A new toggle has been added to the sidebar to turn streaming updates on and off. This preference will be saved on a per-browser basis using local storage. The toggle will also indicate when there is an error setting up a stream after which it will fall back to use polling.

Streaming updates has been implemented using the HTML5 EventSource tag. Implementation is pretty straight forward as all the reconnection logic will be handled by the event source tag. The server-side code is 50 lines and the client-side code is 80 lines of code.

All events that happen on the server will now also be sent to the browser. This turns any browser running the UI into a fully functioning slave instance of Home Assistant. This opens up new possibilities for Home Assistant components that live completely client-side.

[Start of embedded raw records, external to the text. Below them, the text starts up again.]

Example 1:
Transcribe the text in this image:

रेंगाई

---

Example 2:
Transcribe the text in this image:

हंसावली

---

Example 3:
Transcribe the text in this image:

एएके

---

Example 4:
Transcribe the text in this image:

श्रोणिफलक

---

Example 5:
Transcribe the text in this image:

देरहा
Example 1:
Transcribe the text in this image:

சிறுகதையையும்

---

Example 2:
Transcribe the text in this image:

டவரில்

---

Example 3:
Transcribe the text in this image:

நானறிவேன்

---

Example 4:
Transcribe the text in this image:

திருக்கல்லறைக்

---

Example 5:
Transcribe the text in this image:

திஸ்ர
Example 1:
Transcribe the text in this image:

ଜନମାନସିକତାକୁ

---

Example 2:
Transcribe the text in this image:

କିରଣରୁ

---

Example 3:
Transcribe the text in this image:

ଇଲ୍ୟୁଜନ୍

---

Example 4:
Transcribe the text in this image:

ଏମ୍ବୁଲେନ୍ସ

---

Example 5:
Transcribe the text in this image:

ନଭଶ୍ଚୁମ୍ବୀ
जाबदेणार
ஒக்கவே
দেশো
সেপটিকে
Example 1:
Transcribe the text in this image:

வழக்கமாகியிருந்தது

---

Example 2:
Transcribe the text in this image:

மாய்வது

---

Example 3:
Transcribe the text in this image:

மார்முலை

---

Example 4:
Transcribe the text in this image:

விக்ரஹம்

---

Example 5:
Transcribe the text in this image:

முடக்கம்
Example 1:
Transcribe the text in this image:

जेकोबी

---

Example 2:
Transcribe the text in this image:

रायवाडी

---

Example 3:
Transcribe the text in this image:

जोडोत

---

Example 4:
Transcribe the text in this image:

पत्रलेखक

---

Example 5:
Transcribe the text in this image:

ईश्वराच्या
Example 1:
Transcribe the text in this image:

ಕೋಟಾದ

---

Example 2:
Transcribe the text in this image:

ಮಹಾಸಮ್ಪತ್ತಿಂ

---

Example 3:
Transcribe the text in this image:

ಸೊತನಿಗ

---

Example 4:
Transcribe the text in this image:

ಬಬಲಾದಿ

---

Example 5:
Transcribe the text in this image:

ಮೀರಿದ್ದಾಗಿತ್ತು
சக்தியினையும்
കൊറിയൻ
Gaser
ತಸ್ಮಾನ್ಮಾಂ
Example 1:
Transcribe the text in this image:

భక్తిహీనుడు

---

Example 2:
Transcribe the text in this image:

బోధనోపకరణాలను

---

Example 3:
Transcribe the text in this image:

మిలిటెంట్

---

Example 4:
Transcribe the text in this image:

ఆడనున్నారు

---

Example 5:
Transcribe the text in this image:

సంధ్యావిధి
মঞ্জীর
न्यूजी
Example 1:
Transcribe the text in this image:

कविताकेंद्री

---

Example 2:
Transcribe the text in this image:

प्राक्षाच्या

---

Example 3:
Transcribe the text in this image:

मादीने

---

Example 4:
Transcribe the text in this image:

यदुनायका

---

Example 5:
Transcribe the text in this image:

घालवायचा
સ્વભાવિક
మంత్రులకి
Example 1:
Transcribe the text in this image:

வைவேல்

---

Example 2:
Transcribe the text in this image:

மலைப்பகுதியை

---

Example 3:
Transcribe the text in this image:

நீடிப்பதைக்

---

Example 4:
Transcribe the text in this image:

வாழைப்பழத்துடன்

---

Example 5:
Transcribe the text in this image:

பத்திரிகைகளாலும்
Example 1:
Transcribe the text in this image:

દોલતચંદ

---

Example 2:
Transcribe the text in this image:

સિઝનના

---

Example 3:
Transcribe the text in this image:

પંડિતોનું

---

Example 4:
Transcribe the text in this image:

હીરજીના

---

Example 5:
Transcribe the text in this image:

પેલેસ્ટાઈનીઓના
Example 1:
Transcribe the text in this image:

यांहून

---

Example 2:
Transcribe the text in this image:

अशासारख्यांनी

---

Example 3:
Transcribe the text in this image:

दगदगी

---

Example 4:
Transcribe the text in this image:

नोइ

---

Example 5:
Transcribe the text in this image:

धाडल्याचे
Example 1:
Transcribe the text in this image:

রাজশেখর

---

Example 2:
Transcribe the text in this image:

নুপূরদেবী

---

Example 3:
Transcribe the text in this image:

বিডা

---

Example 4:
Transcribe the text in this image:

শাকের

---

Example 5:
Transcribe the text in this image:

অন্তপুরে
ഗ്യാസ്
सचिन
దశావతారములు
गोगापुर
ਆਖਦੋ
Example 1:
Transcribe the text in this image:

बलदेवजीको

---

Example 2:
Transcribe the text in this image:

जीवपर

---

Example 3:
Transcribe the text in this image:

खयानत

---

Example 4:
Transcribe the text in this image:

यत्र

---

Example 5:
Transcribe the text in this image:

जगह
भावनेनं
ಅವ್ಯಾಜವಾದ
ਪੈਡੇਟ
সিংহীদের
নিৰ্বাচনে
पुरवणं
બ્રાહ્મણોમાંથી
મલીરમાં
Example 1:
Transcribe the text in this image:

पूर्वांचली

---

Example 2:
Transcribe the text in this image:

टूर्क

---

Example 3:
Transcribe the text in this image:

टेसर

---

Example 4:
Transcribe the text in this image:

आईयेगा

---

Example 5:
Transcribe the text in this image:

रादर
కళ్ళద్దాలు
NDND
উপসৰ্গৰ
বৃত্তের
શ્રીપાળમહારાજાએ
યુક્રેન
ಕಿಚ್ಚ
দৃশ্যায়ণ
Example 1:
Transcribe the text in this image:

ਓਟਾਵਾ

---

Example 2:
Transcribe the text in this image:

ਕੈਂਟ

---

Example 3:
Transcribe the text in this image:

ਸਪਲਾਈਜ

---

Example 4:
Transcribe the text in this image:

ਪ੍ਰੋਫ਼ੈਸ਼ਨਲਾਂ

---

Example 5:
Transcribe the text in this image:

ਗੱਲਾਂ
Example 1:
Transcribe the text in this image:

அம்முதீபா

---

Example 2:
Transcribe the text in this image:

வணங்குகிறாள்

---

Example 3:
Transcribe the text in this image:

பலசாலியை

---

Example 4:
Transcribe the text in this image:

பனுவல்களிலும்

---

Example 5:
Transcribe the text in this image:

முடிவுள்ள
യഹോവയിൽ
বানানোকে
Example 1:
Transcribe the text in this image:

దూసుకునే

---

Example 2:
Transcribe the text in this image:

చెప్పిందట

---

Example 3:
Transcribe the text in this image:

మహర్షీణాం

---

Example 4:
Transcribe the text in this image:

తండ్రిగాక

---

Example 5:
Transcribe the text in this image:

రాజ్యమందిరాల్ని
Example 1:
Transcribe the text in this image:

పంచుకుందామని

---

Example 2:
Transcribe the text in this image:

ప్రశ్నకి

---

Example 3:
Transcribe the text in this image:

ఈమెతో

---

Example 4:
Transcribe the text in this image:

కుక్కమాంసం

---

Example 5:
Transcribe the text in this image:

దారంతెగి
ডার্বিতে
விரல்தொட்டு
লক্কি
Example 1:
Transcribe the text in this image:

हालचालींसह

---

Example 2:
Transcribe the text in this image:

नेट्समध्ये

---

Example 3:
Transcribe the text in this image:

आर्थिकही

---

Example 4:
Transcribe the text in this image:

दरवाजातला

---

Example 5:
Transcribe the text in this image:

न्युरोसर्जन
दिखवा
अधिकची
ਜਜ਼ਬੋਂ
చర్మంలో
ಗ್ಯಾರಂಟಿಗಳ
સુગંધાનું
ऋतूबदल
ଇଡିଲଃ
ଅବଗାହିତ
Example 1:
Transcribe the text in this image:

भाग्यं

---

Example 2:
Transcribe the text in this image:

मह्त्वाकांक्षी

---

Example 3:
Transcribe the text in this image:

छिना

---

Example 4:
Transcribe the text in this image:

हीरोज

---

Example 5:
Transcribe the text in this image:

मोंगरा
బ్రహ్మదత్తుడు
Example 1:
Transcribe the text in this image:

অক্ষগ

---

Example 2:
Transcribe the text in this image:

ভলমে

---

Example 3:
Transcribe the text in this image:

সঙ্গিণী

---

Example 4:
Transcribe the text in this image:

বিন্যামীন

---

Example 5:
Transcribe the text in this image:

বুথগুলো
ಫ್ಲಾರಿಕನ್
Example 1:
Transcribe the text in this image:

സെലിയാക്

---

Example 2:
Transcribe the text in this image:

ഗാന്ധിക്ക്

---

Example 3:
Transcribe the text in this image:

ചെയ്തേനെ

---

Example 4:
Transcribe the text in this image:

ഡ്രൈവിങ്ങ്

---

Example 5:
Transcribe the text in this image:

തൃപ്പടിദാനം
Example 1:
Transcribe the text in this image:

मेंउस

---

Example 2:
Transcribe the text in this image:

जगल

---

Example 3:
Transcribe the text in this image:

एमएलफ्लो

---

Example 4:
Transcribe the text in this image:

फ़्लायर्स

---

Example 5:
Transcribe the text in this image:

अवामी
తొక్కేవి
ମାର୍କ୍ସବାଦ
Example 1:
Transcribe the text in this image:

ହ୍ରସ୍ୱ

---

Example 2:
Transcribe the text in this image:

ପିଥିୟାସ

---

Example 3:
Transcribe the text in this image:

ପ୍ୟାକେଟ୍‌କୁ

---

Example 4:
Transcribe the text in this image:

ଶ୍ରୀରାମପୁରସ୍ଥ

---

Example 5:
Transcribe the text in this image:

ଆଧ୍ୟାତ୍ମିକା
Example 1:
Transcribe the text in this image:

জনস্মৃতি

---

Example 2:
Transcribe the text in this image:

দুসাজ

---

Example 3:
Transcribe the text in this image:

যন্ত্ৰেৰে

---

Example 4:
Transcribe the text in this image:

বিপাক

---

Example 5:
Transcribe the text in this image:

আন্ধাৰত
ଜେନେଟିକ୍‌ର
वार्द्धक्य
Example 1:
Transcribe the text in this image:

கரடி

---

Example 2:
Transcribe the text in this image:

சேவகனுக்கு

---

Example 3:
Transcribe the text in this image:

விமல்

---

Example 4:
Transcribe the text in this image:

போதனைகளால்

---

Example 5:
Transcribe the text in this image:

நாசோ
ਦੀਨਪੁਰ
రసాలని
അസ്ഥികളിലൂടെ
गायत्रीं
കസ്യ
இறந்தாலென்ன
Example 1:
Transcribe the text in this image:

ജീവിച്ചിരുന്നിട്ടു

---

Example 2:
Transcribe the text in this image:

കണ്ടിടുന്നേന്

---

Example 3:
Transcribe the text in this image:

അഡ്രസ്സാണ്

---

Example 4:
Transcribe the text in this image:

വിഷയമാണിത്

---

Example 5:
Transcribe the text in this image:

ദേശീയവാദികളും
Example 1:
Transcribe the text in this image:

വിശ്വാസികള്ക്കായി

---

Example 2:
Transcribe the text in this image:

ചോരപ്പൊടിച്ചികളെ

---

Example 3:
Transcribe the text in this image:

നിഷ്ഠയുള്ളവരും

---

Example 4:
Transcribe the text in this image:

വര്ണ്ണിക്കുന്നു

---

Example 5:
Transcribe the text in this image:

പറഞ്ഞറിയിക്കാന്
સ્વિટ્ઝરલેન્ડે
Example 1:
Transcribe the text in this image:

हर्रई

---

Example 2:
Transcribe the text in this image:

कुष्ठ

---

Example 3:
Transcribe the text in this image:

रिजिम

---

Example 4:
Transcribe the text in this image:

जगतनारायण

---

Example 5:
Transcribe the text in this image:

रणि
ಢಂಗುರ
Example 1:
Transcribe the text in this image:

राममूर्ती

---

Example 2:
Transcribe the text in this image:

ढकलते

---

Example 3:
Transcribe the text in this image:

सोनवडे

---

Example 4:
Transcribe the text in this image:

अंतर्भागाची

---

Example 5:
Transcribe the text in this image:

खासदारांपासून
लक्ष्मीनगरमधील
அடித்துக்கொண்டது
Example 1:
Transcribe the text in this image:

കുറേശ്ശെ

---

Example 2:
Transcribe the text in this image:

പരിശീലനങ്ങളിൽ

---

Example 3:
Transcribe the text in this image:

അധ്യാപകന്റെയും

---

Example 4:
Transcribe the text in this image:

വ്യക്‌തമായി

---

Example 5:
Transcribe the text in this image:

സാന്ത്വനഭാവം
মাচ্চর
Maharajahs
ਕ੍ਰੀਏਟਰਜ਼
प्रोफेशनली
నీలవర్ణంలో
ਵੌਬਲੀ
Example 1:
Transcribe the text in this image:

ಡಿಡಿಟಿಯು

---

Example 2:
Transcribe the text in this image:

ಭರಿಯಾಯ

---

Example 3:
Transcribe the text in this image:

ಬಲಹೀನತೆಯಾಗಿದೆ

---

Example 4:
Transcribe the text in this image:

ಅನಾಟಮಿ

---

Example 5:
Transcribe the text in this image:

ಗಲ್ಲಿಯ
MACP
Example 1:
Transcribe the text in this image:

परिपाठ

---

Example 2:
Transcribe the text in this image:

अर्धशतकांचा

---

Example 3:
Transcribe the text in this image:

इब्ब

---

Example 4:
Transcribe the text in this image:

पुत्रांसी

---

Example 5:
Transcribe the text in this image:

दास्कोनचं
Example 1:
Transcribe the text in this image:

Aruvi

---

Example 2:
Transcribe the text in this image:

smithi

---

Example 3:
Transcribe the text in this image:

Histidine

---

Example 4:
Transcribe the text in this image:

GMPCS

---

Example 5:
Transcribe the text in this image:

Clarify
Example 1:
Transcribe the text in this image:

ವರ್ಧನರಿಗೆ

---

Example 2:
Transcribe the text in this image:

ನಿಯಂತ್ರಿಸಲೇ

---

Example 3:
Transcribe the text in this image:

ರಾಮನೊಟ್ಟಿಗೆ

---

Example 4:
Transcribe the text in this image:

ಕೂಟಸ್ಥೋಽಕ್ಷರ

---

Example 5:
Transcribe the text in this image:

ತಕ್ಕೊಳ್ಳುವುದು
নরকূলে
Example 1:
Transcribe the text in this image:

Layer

Implementing EventSource was not without challenges. Here are some of the issues that had to be solved:

A connection can go stale in Chrome without any event handler being called. This happens when a device goes into standby. For computers this is rare but for phones this occurs quite often. This has been solved by sending a regular ping from the server. The frontend will assume the connection has gone stale when it hasn’t heard any communication for a while. Sending a ping will also help the server detect broken connections and clean them up.

Another issue that I encountered is that Safari and Firefox would not fire the open event when the connection has been opened but when the first message has been received. To work around this the server will now fire a ping when the connection gets opened.